Sunday night MJF: Miles by Blanchard; Sonny Rollins, the Spirit
Sunday night was my night for listening, not thinking about what I was hearing or writing so I’d remember… so this way I heard the most exquisite performance of the music arising from the collaboration of Miles Davis and Gil Evans as an all-star (really!) orchestra played music from Miles Ahead, Porgy and Bess and Sketches of Spain. Breathtaking. Vince Mendoza led the orchestra like summoning up spirits, Terence Blanchard taking the horn and channeling. Gil Evans son Miles Evans stepped in to perform “Miles Ahead” written by his father and Davis.

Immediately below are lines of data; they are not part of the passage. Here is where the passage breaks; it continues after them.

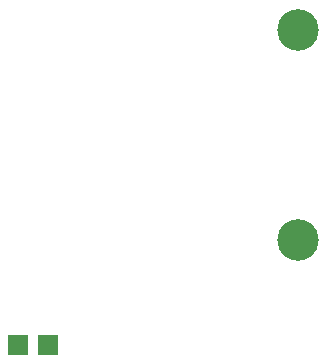
<source format=gtp>
G04 MADE WITH FRITZING*
G04 WWW.FRITZING.ORG*
G04 DOUBLE SIDED*
G04 HOLES PLATED*
G04 CONTOUR ON CENTER OF CONTOUR VECTOR*
%ASAXBY*%
%FSLAX23Y23*%
%MOIN*%
%OFA0B0*%
%SFA1.0B1.0*%
%ADD10C,0.138425*%
%ADD11R,0.066653X0.065331*%
%LNPASTEMASK1*%
G90*
G70*
G54D10*
X2551Y1156D03*
X2551Y456D03*
G54D11*
X1718Y106D03*
X1618Y106D03*
G04 End of PasteMask1*
M02*
</source>
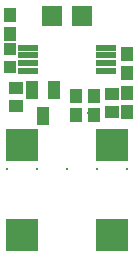
<source format=gts>
G04 Layer_Color=8388736*
%FSLAX25Y25*%
%MOIN*%
G70*
G01*
G75*
%ADD26R,0.04737X0.04343*%
%ADD27R,0.04343X0.03950*%
%ADD28R,0.03950X0.04599*%
%ADD29R,0.07099X0.02178*%
%ADD30R,0.04147X0.05918*%
%ADD31R,0.10800X0.10800*%
%ADD32R,0.06706X0.06706*%
%ADD33R,0.00800X0.00800*%
%ADD34C,0.03162*%
D26*
X318000Y198047D02*
D03*
Y203953D02*
D03*
X350000Y201953D02*
D03*
Y196047D02*
D03*
D27*
X316000Y211047D02*
D03*
Y216953D02*
D03*
D28*
Y228150D02*
D03*
Y221850D02*
D03*
X355000Y215150D02*
D03*
Y208850D02*
D03*
Y202150D02*
D03*
Y195850D02*
D03*
X344000Y194850D02*
D03*
Y201150D02*
D03*
X338000D02*
D03*
Y194850D02*
D03*
D29*
X322008Y209661D02*
D03*
Y212221D02*
D03*
Y214779D02*
D03*
Y217339D02*
D03*
X347992D02*
D03*
Y214779D02*
D03*
Y212221D02*
D03*
Y209661D02*
D03*
D30*
X327000Y194669D02*
D03*
X323260Y203331D02*
D03*
X330740Y203331D02*
D03*
D31*
X350000Y185000D02*
D03*
X320000D02*
D03*
Y155000D02*
D03*
X350000D02*
D03*
D32*
X340000Y228000D02*
D03*
X330000D02*
D03*
D33*
X315000Y177000D02*
D03*
X355000D02*
D03*
X335000D02*
D03*
X325000D02*
D03*
X345000D02*
D03*
D34*
X350000Y196047D02*
D03*
X317953Y203953D02*
D03*
X316100Y211047D02*
D03*
X343400Y195600D02*
D03*
M02*

</source>
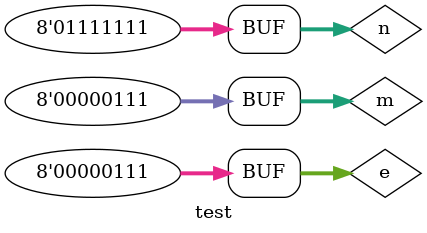
<source format=v>


module modexp1 ( e ,n,m, r);
  input[7:0] e,n,m;
  output[7:0] r;

  wire [7:0] m000, r000; wire [7:0] m001, r001; wire [7:0] m002, r002; wire [7:0] m003, r003; wire [7:0] m004, r004; wire [7:0] m005, r005; wire [7:0] m006, r006; wire [7:0] m007, r007; wire [7:0] m008, r008; 

  assign m001 = m;
  assign r001 = (1 * (e[0] == 1'b1 ? m001 : 1)) % n;

  assign m002 = twice_mod(m001,n); assign r002 = (r001 * (e[1] == 1'b1 ? m002 : 1)) % n;
  assign m003 = twice_mod(m002,n); assign r003 = (r002 * (e[2] == 1'b1 ? m003 : 1)) % n;
  assign m004 = twice_mod(m003,n); assign r004 = (r003 * (e[3] == 1'b1 ? m004 : 1)) % n;
  assign m005 = twice_mod(m004,n); assign r005 = (r004 * (e[4] == 1'b1 ? m005 : 1)) % n;
  assign m006 = twice_mod(m005,n); assign r006 = (r005 * (e[5] == 1'b1 ? m006 : 1)) % n;
  assign m007 = twice_mod(m006,n); assign r007 = (r006 * (e[6] == 1'b1 ? m007 : 1)) % n;
  assign m008 = twice_mod(m007,n); assign r008 = (r007 * (e[7] == 1'b1 ? m008 : 1)) % n;

  assign r = r008;

  function [63:0] mult;
    input [7:0] m;
    mult = m * m;
  endfunction

  function [7:0] twice_mod;
    input [7:0] m, n;
    twice_mod = mult(m) % n;
  endfunction

endmodule





module test;
  reg  [0:7]e,n,m;
  wire [0:7]r;

  initial begin
    #10
      n  <= 16;
      m  <= 3;
      e  <= 3;
    #1000
      n  <= 127;
      m  <= 7;
      e  <= 7;
  end

  modexp1 modexp(e,n,m,r);

  initial begin
    $monitor ($stime , " hello world e:%h n:%h m:%h r:%h ",e,n,m,r);
    $monitor ($stime , " hello world modexp.e:%h modexp.n:%h modexp.m:%h modexp.r:%h ",modexp.e,modexp.n,modexp.m,modexp.r);
//    $monitor ($stime , " r001 %h r002 %h r003 %h",modexp.r001,modexp.r002,modexp.r003);
//    $monitor ($stime , " m001 %h m002 %h m003 %h m004 %h m005 %h m006 %h m007 %h",modexp.m001,modexp.m002,modexp.m003,modexp.m004,modexp.m005,modexp.m006,modexp.m007);
//    $monitor ($stime , " e[1] %h e[2] %h e[3] %h",modexp.e[0],modexp.e[1],modexp.e[2]);
  end

endmodule



</source>
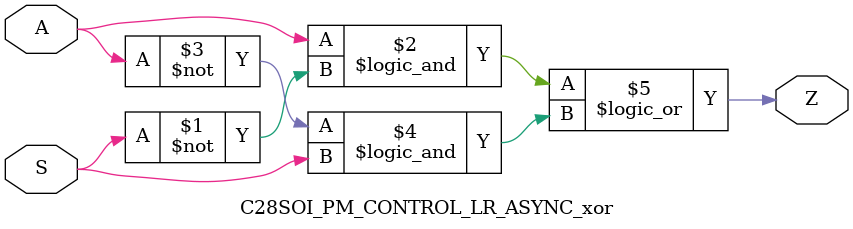
<source format=v>

module C28SOI_PM_CONTROL_LR_ASYNC_xor (Z, A, S);
input A, S;
output Z;

assign Z = A && (~S) || (~A) && S ;

endmodule



</source>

It was thrilling. Then it was Blanchard and “Sketches of Spain.” Goosebumps. He followed the master so close, we all know the piece by heart, so when he chose to bend an extra note or two, we knew, we knew he was putting his mark on it just so’s we’d know. And we did. I remember Terence Blanchard as a little bookwormy-looking boy. Now the master of his oeuvre, with his distinctive clarity and connectivity with his thinking.
That’s something I noticed in Sketches this time around, after listening to it for decades, a passage—I forget the name of the movement—after an introspective, melancholy passage, when it begins to swing unexpectedly, as if the composer or performer just caught themselves and think better of thinking so deeply…
For the “Carnival in Naranjes” movement the audience was delighted to have a cadre of young trumpeters from the Next Generation orchestra march into position behind the orchestra onstage to play the familiar fanfare passage, a real crowd-pleaser. But when it all came down to it, Blanchard had balls to perform that piece in that context to a jazz audience. It brought down the house.
After this ecstatic experience I ran to catch the Robert Glasper Experiment with rapper/spoken word artist Bilal because I wanted to hear the new thing.
Glasper was the only artist in the festival I heard complain or fuss, start late and drone on. But when they got moving it was cool and I loved his frontman’s colorful “do” and Bilal’s poetry. But I left them to pay my respects to Sonny Rollins.
Rollins hobbled onto the Arena Stage in a blazing scarlet silk shirt, dark glasses and an aura of silver ‘fro and beard, maybe the coolest guy in the festival. He began blowing that great big tenor sax and kept up a striding pace. He jammed with the congas, he jammed with the guitar, they mustered a carribean rhythm, he took it all outside, he wept in his beer, he shouted with triumph, he powered it on for a full hour and never stopped, feet planted like a bull ready to charge. Rollins at 81.
2011 Monterey Jazz Festival, the music lives.